> [Work task]:
Please copy the listing below word for word, leaving out the pictures.

---------- Records provided ----------

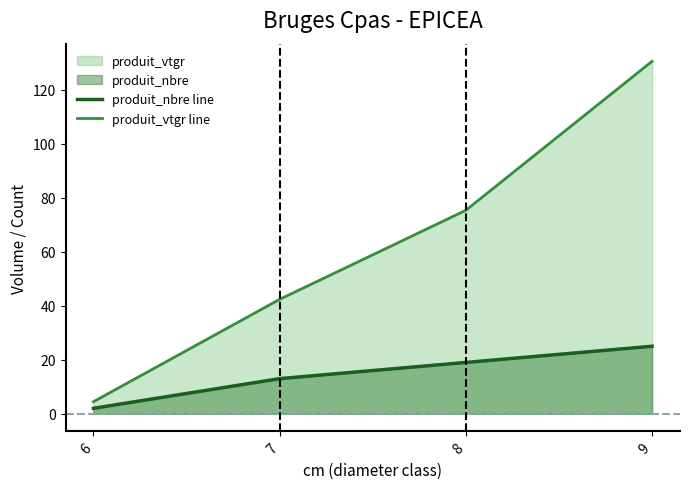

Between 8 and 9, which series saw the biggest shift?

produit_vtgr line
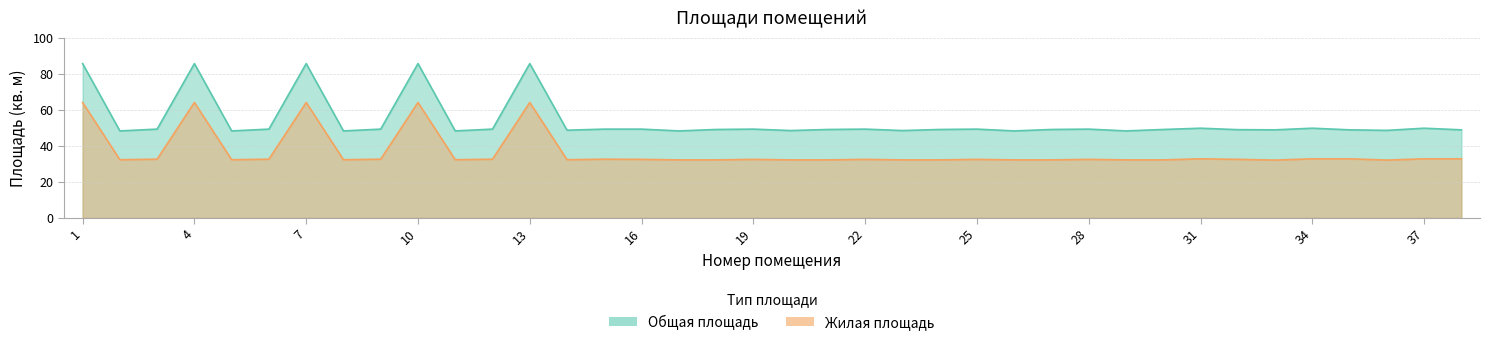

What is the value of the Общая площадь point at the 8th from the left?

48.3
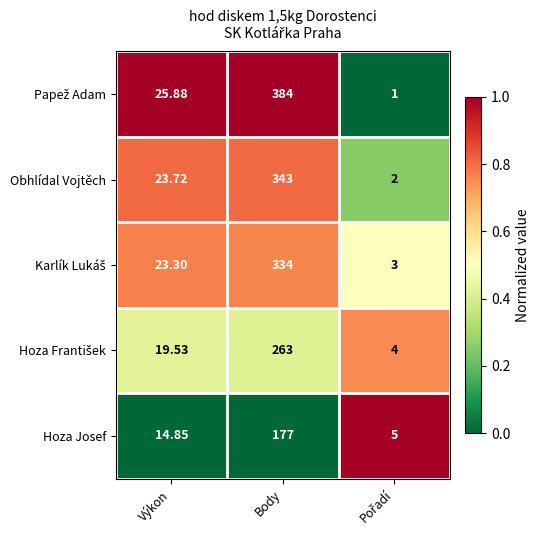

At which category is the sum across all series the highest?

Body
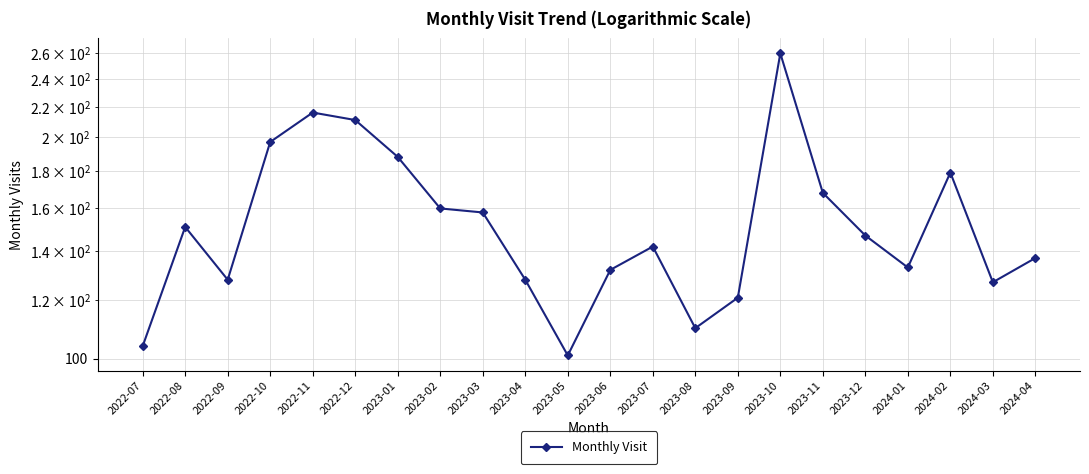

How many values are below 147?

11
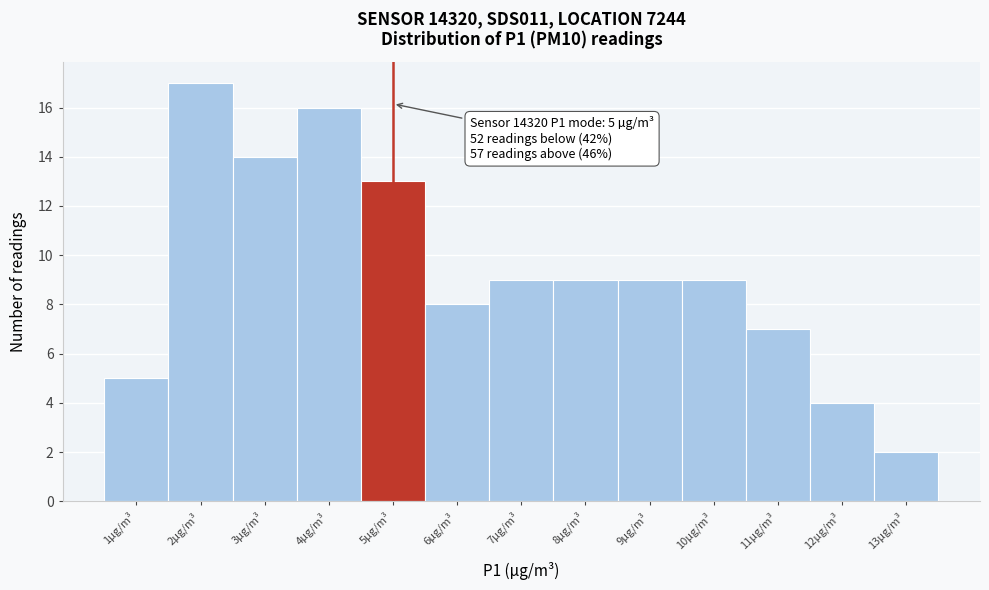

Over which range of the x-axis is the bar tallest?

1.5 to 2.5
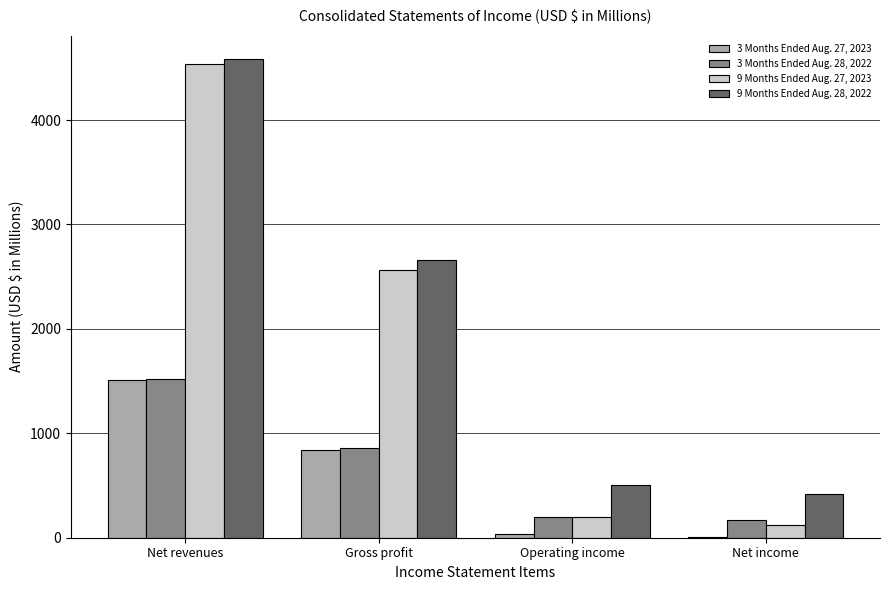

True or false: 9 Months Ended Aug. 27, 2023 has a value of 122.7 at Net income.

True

----------

> [Solution to this problem]:
Between 8 and 9, which series saw the biggest shift?

produit_vtgr line

What is the value of the Общая площадь point at the 8th from the left?

48.3

At which category is the sum across all series the highest?

Body

How many values are below 147?

11

Over which range of the x-axis is the bar tallest?

1.5 to 2.5

True or false: 9 Months Ended Aug. 27, 2023 has a value of 122.7 at Net income.

True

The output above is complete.